**TEXT PASSAGE**
Evaluate this series:

[yxgao]

Evaluate this series: Sum from k = 1 to k = infinity k^2/k!

The answer is 2e.

Thanks so much!!

[Hurkyl]

What have you tried so far?

[yxgao]

I have no idea how to do this problem. Does it require more knowledge than second year college math? I thought it just requires some knowledge about series, but I can't seem to get the answer. It's been over 3 years since I took calculus so I don't remember much about series expansions. I've tried comparing the series to several common expansions but I can't find the right form or find the right starting point. Thanks!

[arcnets]

yxgao,
here's a hint:

e = \sum_{k=0}^\infty \frac{1}{k!}

Try to express your sum in terms of this...

[Hurkyl]

Have you ever heard of a trick called "integrating with respect to 1"?


Anyways, one of the first things I'd do is simplify the summand; something cancels.

**GOAL OF THE EXERCISE**
From the thread about the series, quote the part that begins with the words containing "Have you ever" and ends with "summand; something cancels.". The rows below have nothing to do with this thread.

**EXTRACTED DATA**
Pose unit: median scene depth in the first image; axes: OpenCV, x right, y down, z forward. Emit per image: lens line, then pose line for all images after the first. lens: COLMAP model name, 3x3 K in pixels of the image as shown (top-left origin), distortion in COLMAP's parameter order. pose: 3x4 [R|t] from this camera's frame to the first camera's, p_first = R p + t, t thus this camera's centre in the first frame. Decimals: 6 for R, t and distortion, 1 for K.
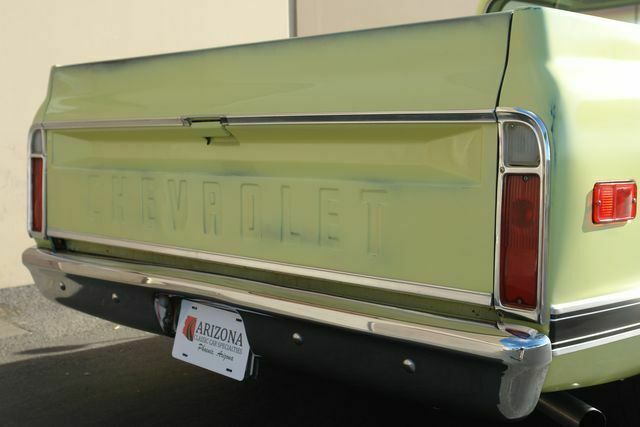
lens RADIAL K [[900.5, 0, 320.0], [0, 900.5, 213.5], [0, 0, 1]] dist [0.030138, 0.112145]
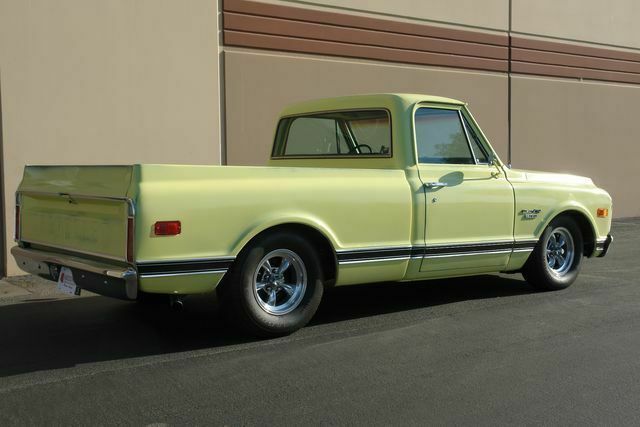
lens RADIAL K [[900.5, 0, 320.0], [0, 900.5, 213.5], [0, 0, 1]] dist [0.030138, 0.112145]
pose [[0.992056, 0.018082, -0.124490, 1.221402], [-0.022516, 0.999158, -0.034303, 0.030036], [0.123764, 0.036834, 0.991628, -1.943445]]
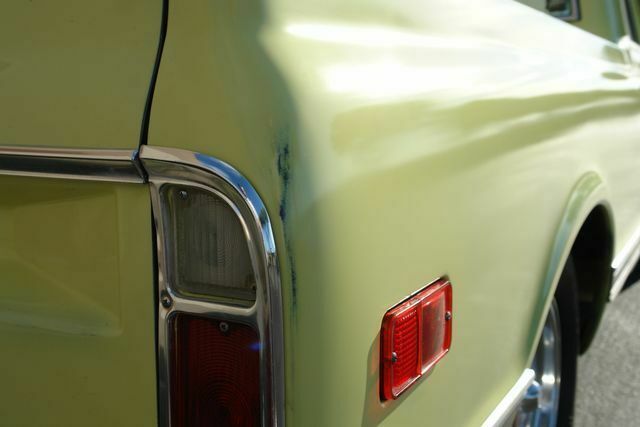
lens RADIAL K [[810.0, 0, 320.0], [0, 810.0, 213.5], [0, 0, 1]] dist [0.014769, -0.546386]
pose [[0.956487, -0.054705, 0.286600, 0.165157], [0.035675, 0.996823, 0.071210, -0.109535], [-0.289585, -0.057887, 0.955400, 0.634740]]
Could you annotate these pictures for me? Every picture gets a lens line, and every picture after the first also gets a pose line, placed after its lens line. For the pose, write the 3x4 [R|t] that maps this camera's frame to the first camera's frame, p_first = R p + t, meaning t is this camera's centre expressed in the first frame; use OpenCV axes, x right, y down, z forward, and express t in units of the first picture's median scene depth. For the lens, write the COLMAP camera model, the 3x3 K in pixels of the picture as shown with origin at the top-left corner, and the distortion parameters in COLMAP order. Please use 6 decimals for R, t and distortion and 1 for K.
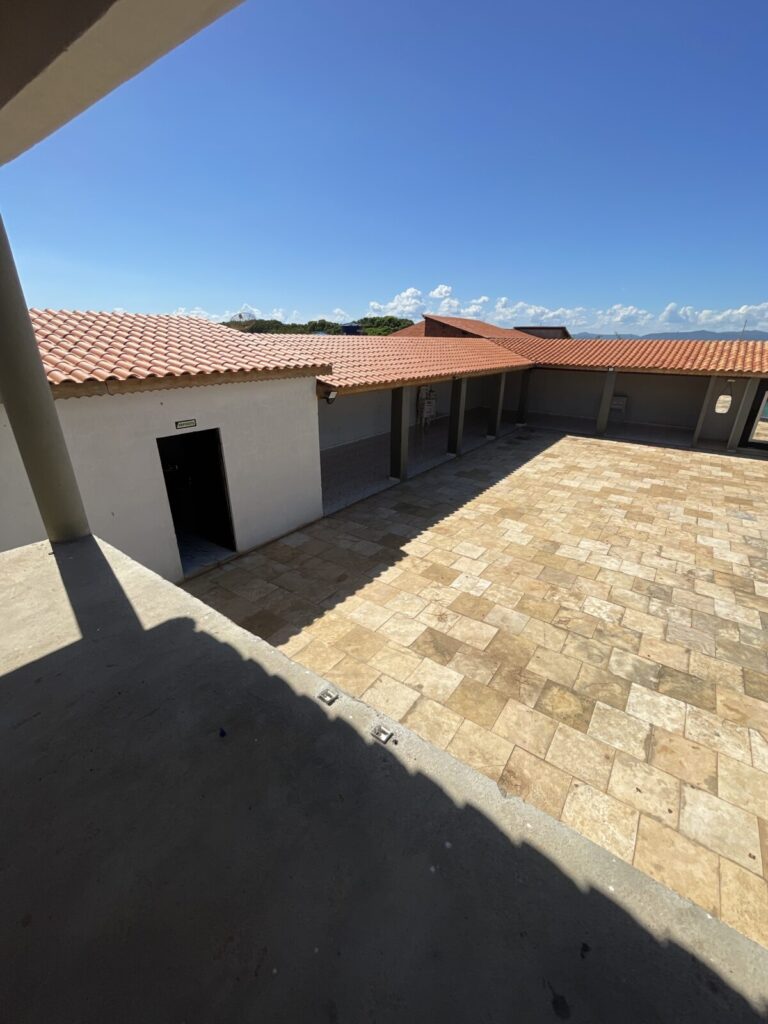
lens RADIAL K [[418.1, 0, 384.0], [0, 418.1, 512.0], [0, 0, 1]] dist [-0.003275, -0.000060]
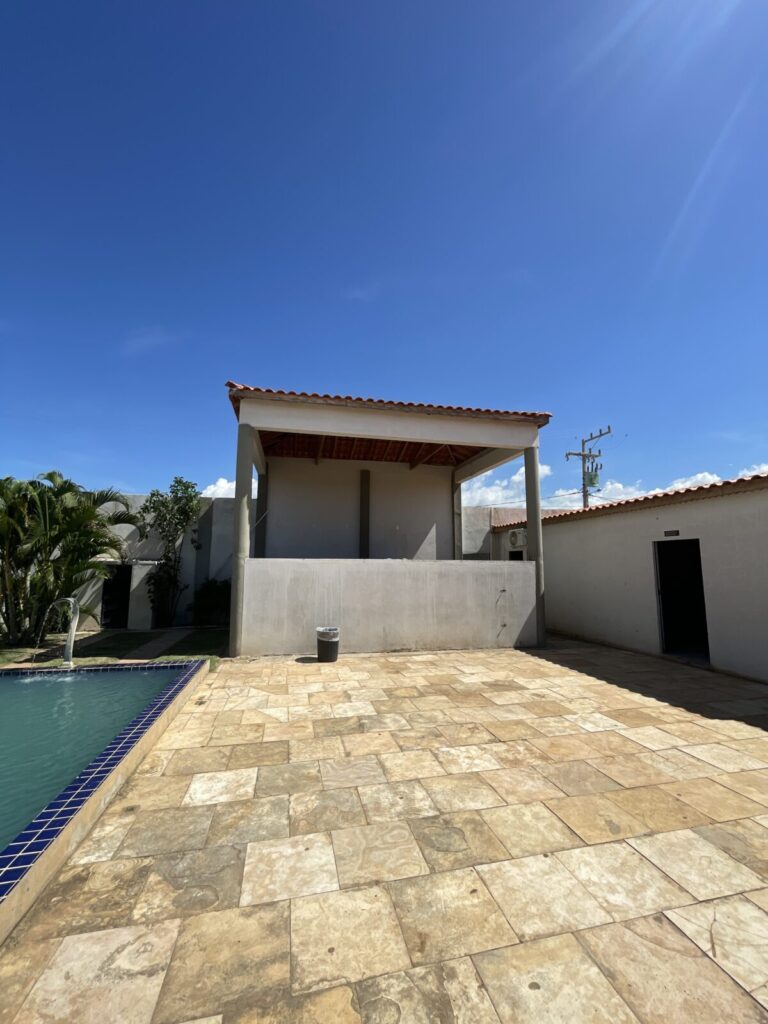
lens RADIAL K [[418.1, 0, 384.0], [0, 418.1, 512.0], [0, 0, 1]] dist [-0.003275, -0.000060]
pose [[-0.658834, -0.110198, -0.744173, 1.187855], [-0.298148, 0.946456, 0.123806, -0.174617], [0.690684, 0.303441, -0.656413, 1.291608]]
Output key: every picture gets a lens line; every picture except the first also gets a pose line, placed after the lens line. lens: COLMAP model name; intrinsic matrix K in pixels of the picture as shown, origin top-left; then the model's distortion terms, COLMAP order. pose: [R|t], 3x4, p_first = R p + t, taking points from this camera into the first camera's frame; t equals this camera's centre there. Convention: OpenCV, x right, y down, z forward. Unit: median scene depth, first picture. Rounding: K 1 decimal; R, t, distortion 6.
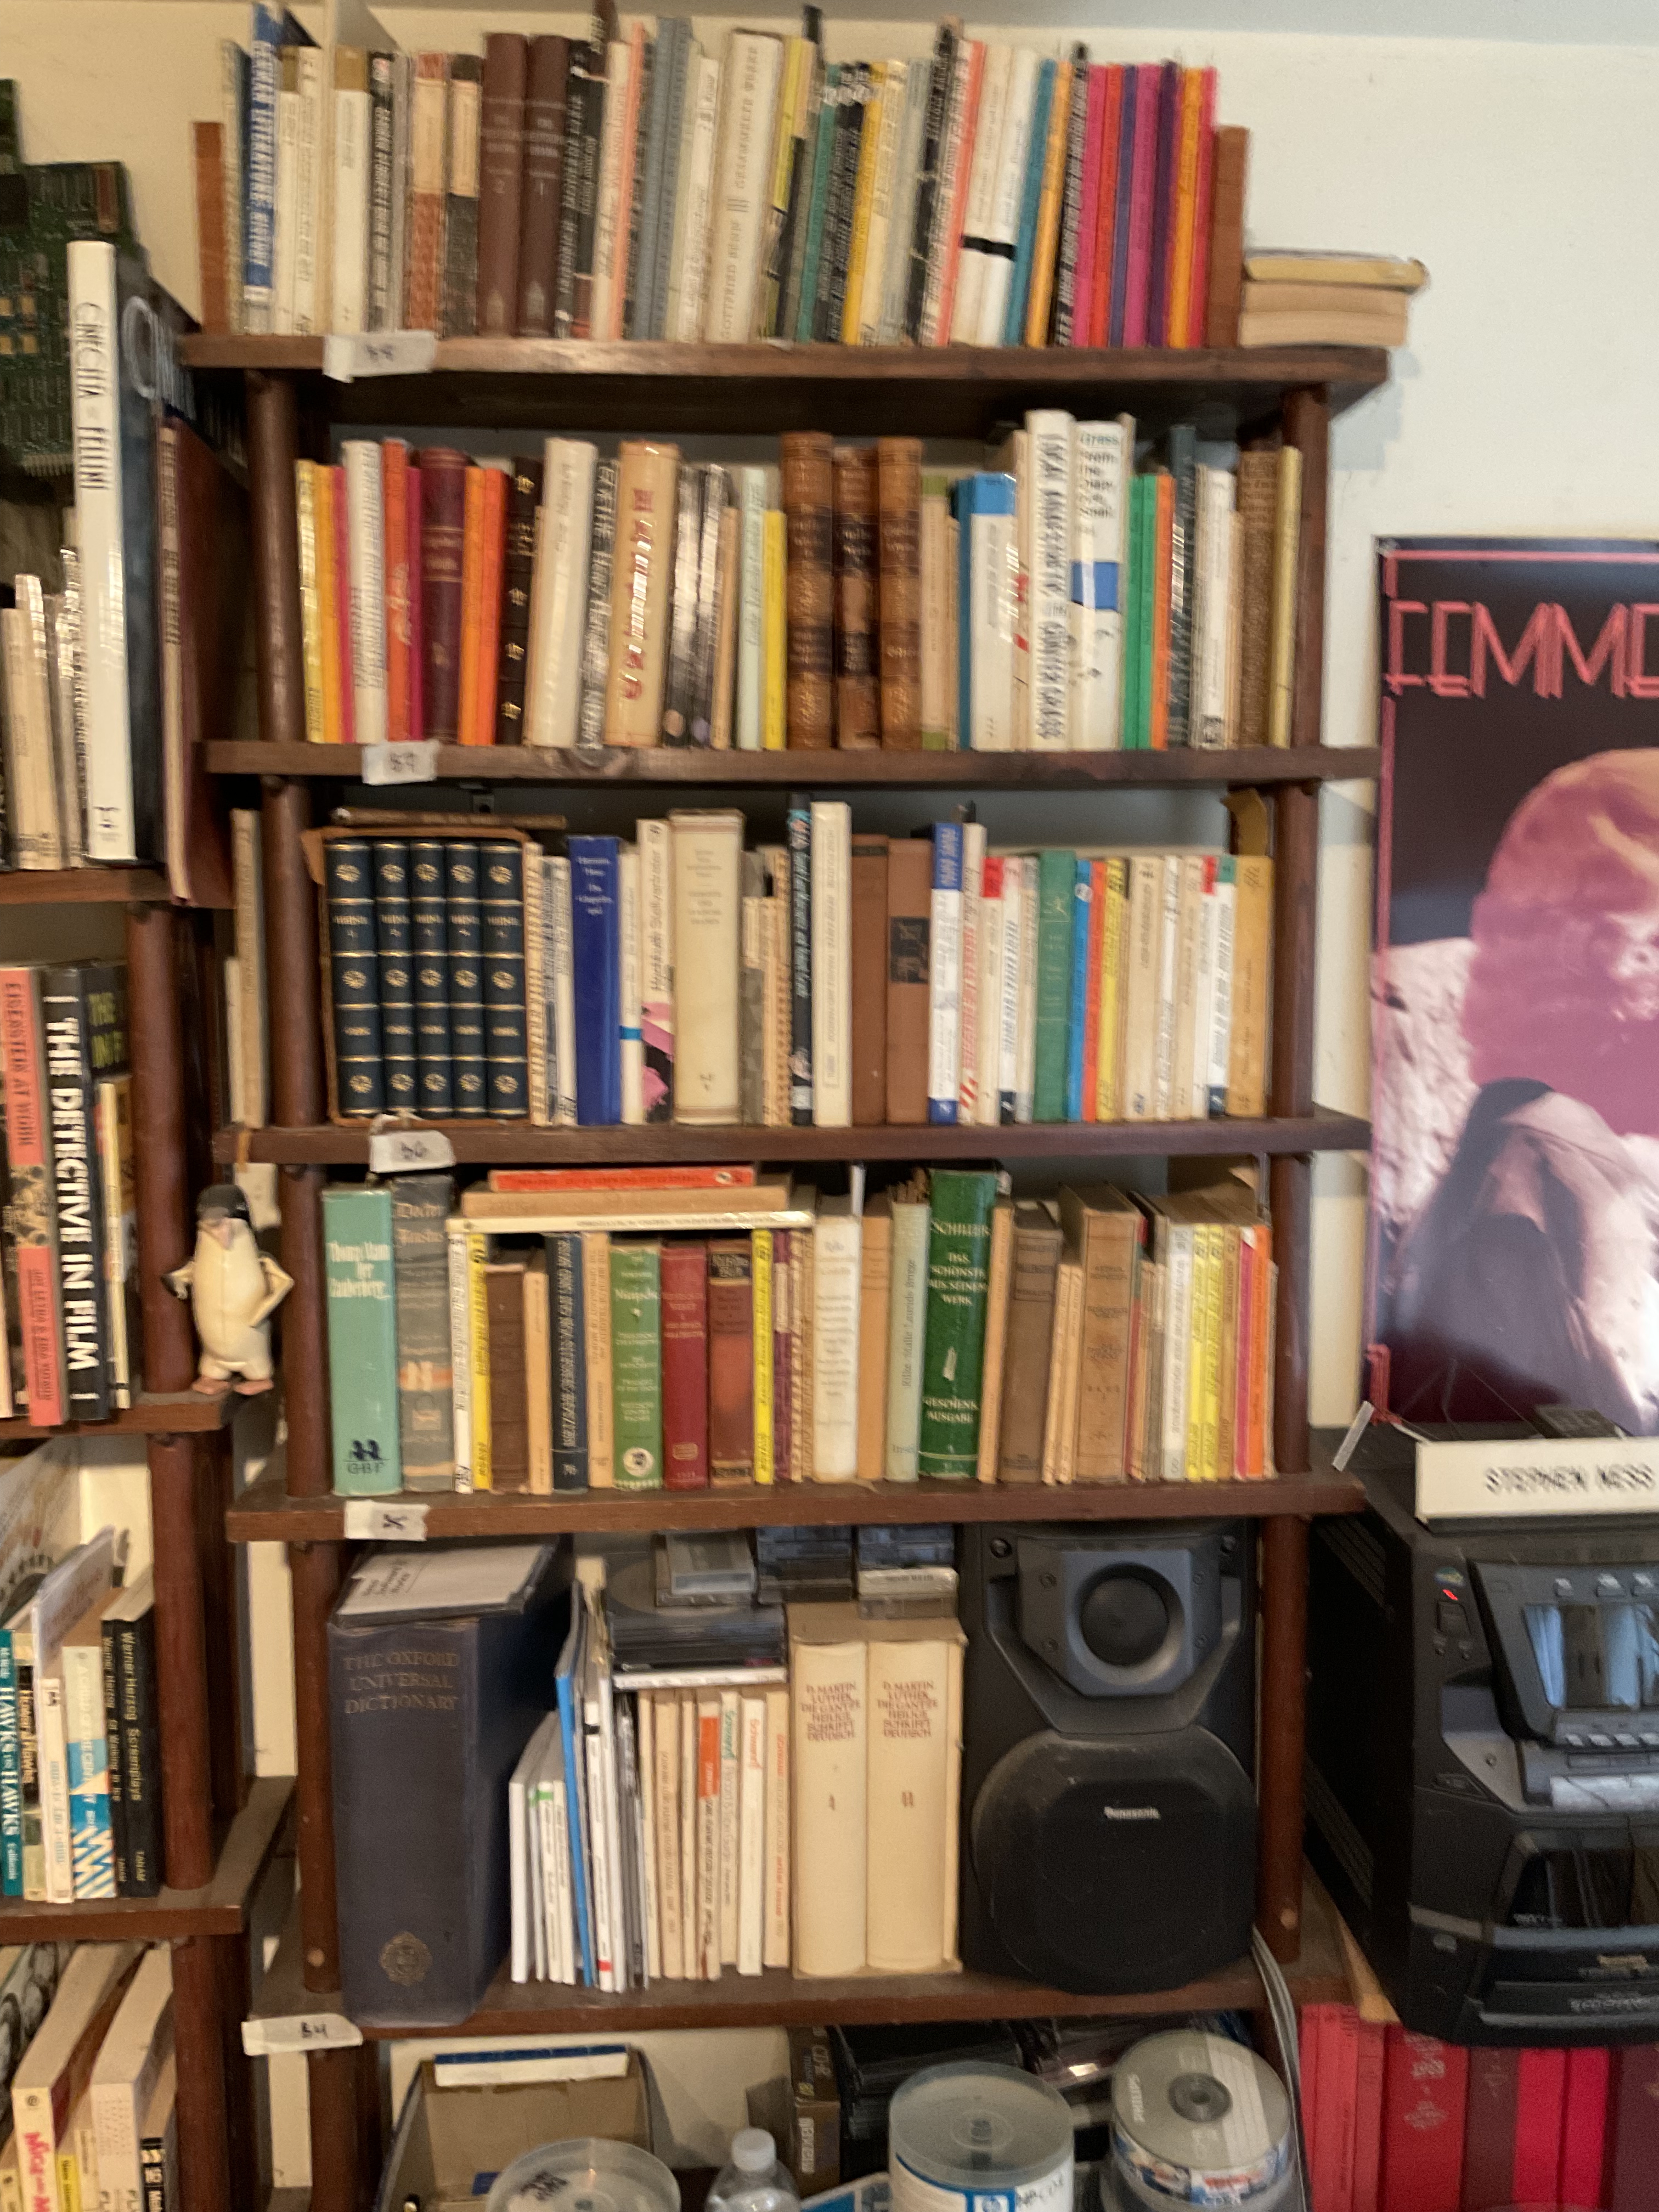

**ANSWER TO THIS PROBLEM**
Have you ever heard of a trick called "integrating with respect to 1"?


Anyways, one of the first things I'd do is simplify the summand; something cancels.